The immune system is determined by both positive costimulation and negative coinhibition. We discovered new members of the costimulatory/coinhibitory B7 family and CD28 family including B7x, HHLA2 and TMIGD2, identified the KIR3DL3-HHLA2 immunosuppressive pathway and the TMIGD2-HHLA2 immunostimulatory pathway, demonstrated the biology and therapeutic potential of the KIR2DL5-PVR pathway, and contributed to other immune checkpoints B7-H3, Tim-3, ICOS, PD-L1/PD-1, BTNL2, etc. We use a variety of approaches (gene knock-out/transgenic mice, humanized mice, patient samples, monoclonal antibodies, single-cell RNA sequencing, structure, imaging, etc) to understand how new immune checkpoints regulate immune cells. Current emphasis in the lab: new immune checkpoints and cancer immunotherapies,  autoimmune diseases and immunotherapies, metabolic diseases and immunotherapies.
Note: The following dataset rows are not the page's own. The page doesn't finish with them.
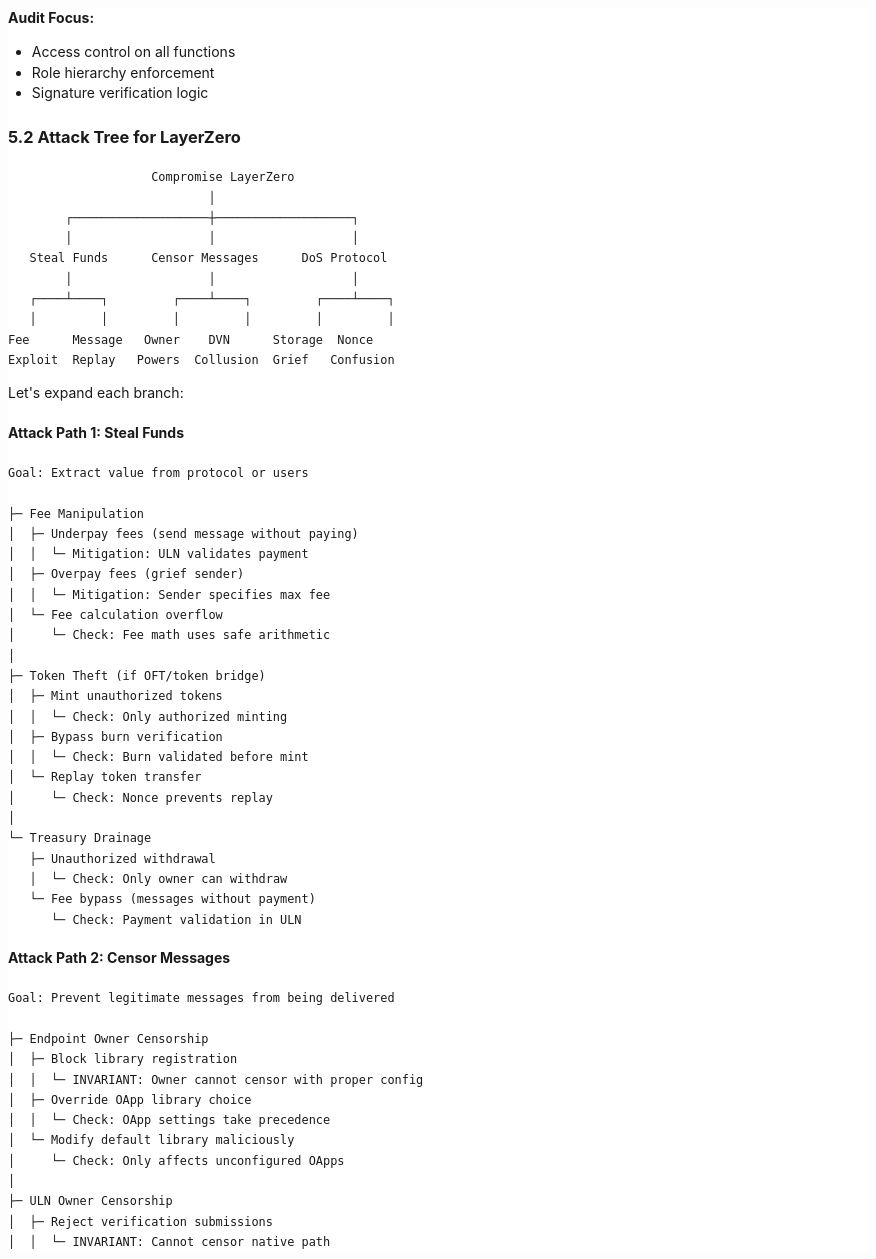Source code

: **Audit Focus:**
- Access control on all functions
- Role hierarchy enforcement
- Signature verification logic

### 5.2 Attack Tree for LayerZero

```
                    Compromise LayerZero
                            │
        ┌───────────────────┼───────────────────┐
        │                   │                   │
   Steal Funds      Censor Messages      DoS Protocol
        │                   │                   │
   ┌────┴────┐         ┌────┴────┐         ┌────┴────┐
   │         │         │         │         │         │
Fee      Message   Owner    DVN      Storage  Nonce
Exploit  Replay   Powers  Collusion  Grief   Confusion
```

Let's expand each branch:

#### Attack Path 1: Steal Funds

```
Goal: Extract value from protocol or users

├─ Fee Manipulation
│  ├─ Underpay fees (send message without paying)
│  │  └─ Mitigation: ULN validates payment
│  ├─ Overpay fees (grief sender)
│  │  └─ Mitigation: Sender specifies max fee
│  └─ Fee calculation overflow
│     └─ Check: Fee math uses safe arithmetic
│
├─ Token Theft (if OFT/token bridge)
│  ├─ Mint unauthorized tokens
│  │  └─ Check: Only authorized minting
│  ├─ Bypass burn verification
│  │  └─ Check: Burn validated before mint
│  └─ Replay token transfer
│     └─ Check: Nonce prevents replay
│
└─ Treasury Drainage
   ├─ Unauthorized withdrawal
   │  └─ Check: Only owner can withdraw
   └─ Fee bypass (messages without payment)
      └─ Check: Payment validation in ULN
```

#### Attack Path 2: Censor Messages

```
Goal: Prevent legitimate messages from being delivered

├─ Endpoint Owner Censorship
│  ├─ Block library registration
│  │  └─ INVARIANT: Owner cannot censor with proper config
│  ├─ Override OApp library choice
│  │  └─ Check: OApp settings take precedence
│  └─ Modify default library maliciously
│     └─ Check: Only affects unconfigured OApps
│
├─ ULN Owner Censorship
│  ├─ Reject verification submissions
│  │  └─ INVARIANT: Cannot censor native path
```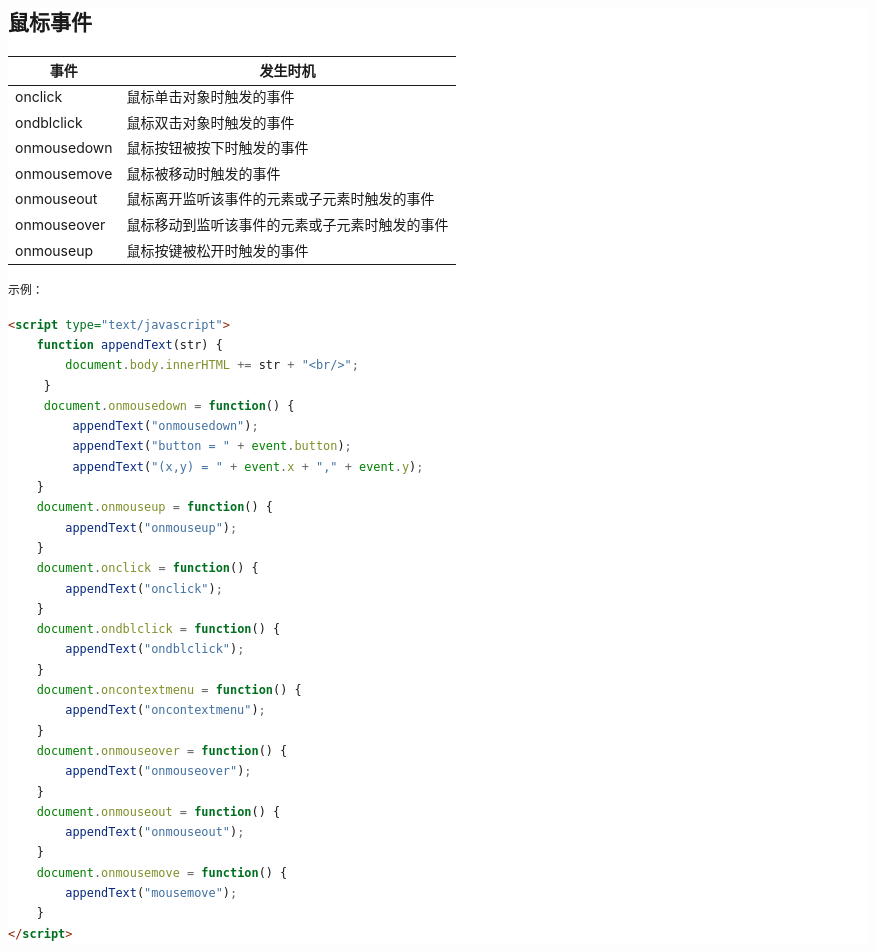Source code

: ## 鼠标事件

| 事件        | 发生时机                                       |
| ----------- | ---------------------------------------------- |
| onclick     | 鼠标单击对象时触发的事件                       |
| ondblclick  | 鼠标双击对象时触发的事件                       |
| onmousedown | 鼠标按钮被按下时触发的事件                     |
| onmousemove | 鼠标被移动时触发的事件                         |
| onmouseout  | 鼠标离开监听该事件的元素或子元素时触发的事件   |
| onmouseover | 鼠标移动到监听该事件的元素或子元素时触发的事件 |
| onmouseup   | 鼠标按键被松开时触发的事件                     |

`示例：`

```html
<script type="text/javascript">
    function appendText(str) {
        document.body.innerHTML += str + "<br/>";
     }
     document.onmousedown = function() {
         appendText("onmousedown");
         appendText("button = " + event.button);
         appendText("(x,y) = " + event.x + "," + event.y);
    }
    document.onmouseup = function() {
        appendText("onmouseup");
    }
    document.onclick = function() {
        appendText("onclick");
    }
    document.ondblclick = function() {
        appendText("ondblclick");
    }
    document.oncontextmenu = function() {
        appendText("oncontextmenu");
    }
    document.onmouseover = function() {
        appendText("onmouseover");
    }
    document.onmouseout = function() {
        appendText("onmouseout");
    }
    document.onmousemove = function() {
        appendText("mousemove");
    }
</script>
```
A new immune checkpoint inhibitor from our lab is currently in phase II clinical trials in patients with advanced solid cancers (non-small cell lung cancer, small cell lung cancer, nasopharyngeal cancer, head and neck cancer, melanoma) or recurrent/refractory hematologic malignancies (acute myeloid leukemia, myelodysplastic syndromes, lymphoma). Another novel first-in-class immune checkpoint inhibitor from our lab will start clinical trials in 2023. Our research has formed scientific foundation and core intellectual property for several start-up drug companies.